During oral submissions, the Board referred to the findings made by the Tribunal. It submitted those factual findings were not challenged but rather the conclusion (suspension) is challenged.
It is unnecessary to traverse the evidence referred to in the Tribunal’s reasons. Dr Al Raheb did not challenge the factual findings made in respect of her home clinic. Indeed, she accepts immediate action was necessary in respect of that practice. The real issue of contention was whether the immediate action to suspend her was necessary in respect of her practice outside of the home clinic.
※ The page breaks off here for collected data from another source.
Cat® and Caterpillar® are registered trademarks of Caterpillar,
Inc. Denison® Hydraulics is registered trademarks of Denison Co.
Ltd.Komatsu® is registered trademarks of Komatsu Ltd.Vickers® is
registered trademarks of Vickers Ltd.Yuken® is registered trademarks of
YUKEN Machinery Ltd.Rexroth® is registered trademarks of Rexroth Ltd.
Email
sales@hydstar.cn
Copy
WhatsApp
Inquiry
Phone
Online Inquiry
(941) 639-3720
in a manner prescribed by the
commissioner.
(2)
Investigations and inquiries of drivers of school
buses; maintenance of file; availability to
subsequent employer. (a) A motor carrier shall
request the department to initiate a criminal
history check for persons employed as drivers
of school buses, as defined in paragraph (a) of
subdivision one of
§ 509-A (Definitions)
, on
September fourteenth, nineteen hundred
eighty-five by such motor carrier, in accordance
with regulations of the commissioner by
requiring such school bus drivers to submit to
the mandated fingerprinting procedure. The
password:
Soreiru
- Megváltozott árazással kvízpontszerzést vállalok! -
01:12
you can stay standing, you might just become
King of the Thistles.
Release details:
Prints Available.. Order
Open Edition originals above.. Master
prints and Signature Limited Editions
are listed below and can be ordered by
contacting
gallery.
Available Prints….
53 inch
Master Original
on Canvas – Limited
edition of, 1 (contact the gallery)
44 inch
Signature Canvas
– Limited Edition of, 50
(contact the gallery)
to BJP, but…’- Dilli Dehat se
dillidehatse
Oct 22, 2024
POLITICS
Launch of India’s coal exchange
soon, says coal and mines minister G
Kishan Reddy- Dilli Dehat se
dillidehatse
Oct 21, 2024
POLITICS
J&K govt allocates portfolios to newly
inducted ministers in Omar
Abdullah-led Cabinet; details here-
The question the Tribunal needed to ask was whether it was open for the Medical Board of Australia to form a reasonable belief, on the material before it, that (i) because of Dr Al Raheb’s conduct, performance or health, (ii) she posed a serious risk to persons, and (iii) it was necessary to take immediate action to protect public health or safety.
The Tribunal is a specialist Tribunal. It found that Dr Al Raheb had a lack of insight as to hygiene and infection control procedures.[85] It was open for the Board to consider that lack of insight was not specific to Dr Al Raheb’s home practice. On the basis of those findings as to a lack of insight, it was open to the Tribunal to conclude that the Board had formed a reasonable belief on that material that Dr Al Raheb’s conduct posed a serious risk to persons and it was necessary to take immediate action to protect public health and safety. Its conclusion that it accepted the Board’s decision would then follow.
[85]VCAT Reasons, [128].
Critically, for there to be an error of law, Dr Al Raheb must establish that the Tribunal was bound to reach the opposite conclusion. That is, that the Board did not form a reasonable belief that because of her conduct she posed a serious risk to persons and it was necessary to take immediate action to protect public health and safety. Dr Al Raheb has not established that the Tribunal was bound to reach that conclusion. Accordingly, the appeal must be dismissed.
Stay
Given the findings above, the question of a stay does not arise.
Conclusion
Orders will be made giving leave to appeal and dismissing the appeal. The parties are requested to confer as to the appropriate form of orders and costs.